Resource: EnToSSLNE - a Lexicon of Parallel Named Entities from English to South Slavic Languages
|Reference||EnToSSLNE - a Lexicon of Parallel Named Entities from English to South Slavic Languages|
|Date of Submission||April 24, 2019, 5:18 p.m.|
|Language||Bosnian, Bulgarian, Croatian, English, Macedonian, Serbian, Slovenian|
This lexicon contains multiword entries which are not strictly named entities, but contain a word which is. For example, German shepherd is an entry in this lexicon, since many dogs of this breed exist. But, the adjective German makes it a named entity in a broader sense. Accordingly, there are many multiword units in the lexicon which contain ethnonyms. Similarly, the unit Planck's law belongs to this lexicon as well.

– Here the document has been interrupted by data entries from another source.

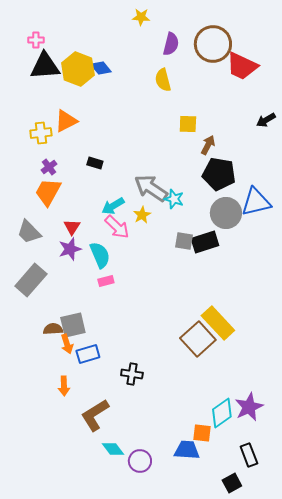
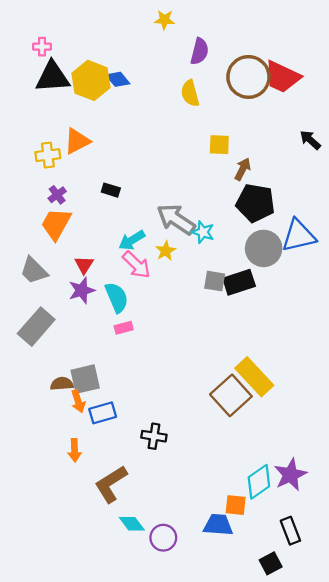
brown circle: (213, 44) -> (248, 77), moved
black arrow: (266, 120) -> (310, 140), turned 72

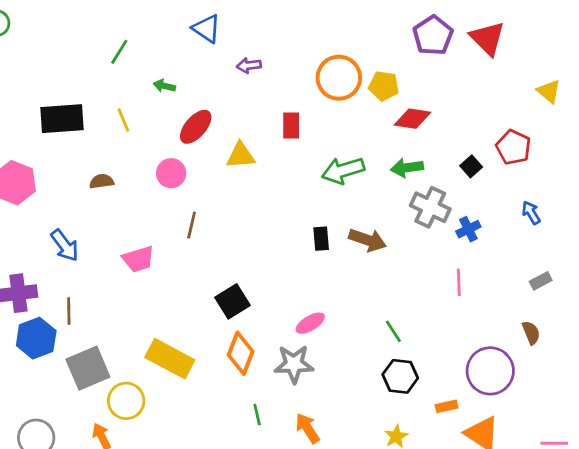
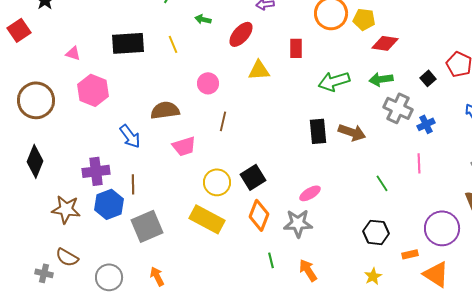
red ellipse: (196, 127) -> (241, 34), moved
brown semicircle: (102, 181) -> (165, 110), moved, size x1.6
black rectangle: (321, 239) -> (318, 131), size x1.4
green line: (393, 331) -> (382, 183), moved
yellow circle: (126, 401) -> (217, 182), moved

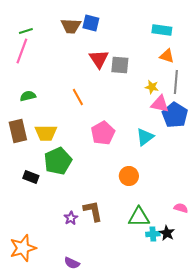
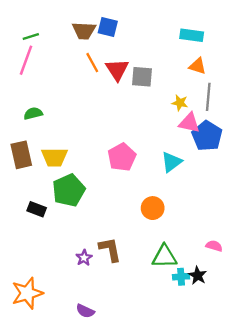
orange line: (78, 97) -> (92, 63), moved

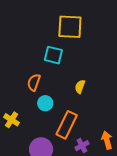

Certain natural terms like biological species and substances, which are sometimes considered named entities, are not included in the lexicon.
Slovenian, Croatian and Bosnian are written in Latin script, Macedonian and Bulgarian in Cyrillic. Serbian language is specific since it may come in two scripts (Cyrillic and Latin) and two dialects (ekavica and ijekavica). This lexicon takes Serbian ekavica variant and its Cyrillic script.
The lexicon consists of 26,155 entries. A tag is assigned to each one of them. The distribution of classes is as follows:
In the xml file, the tag denoting the class is an attribute and languages are elements.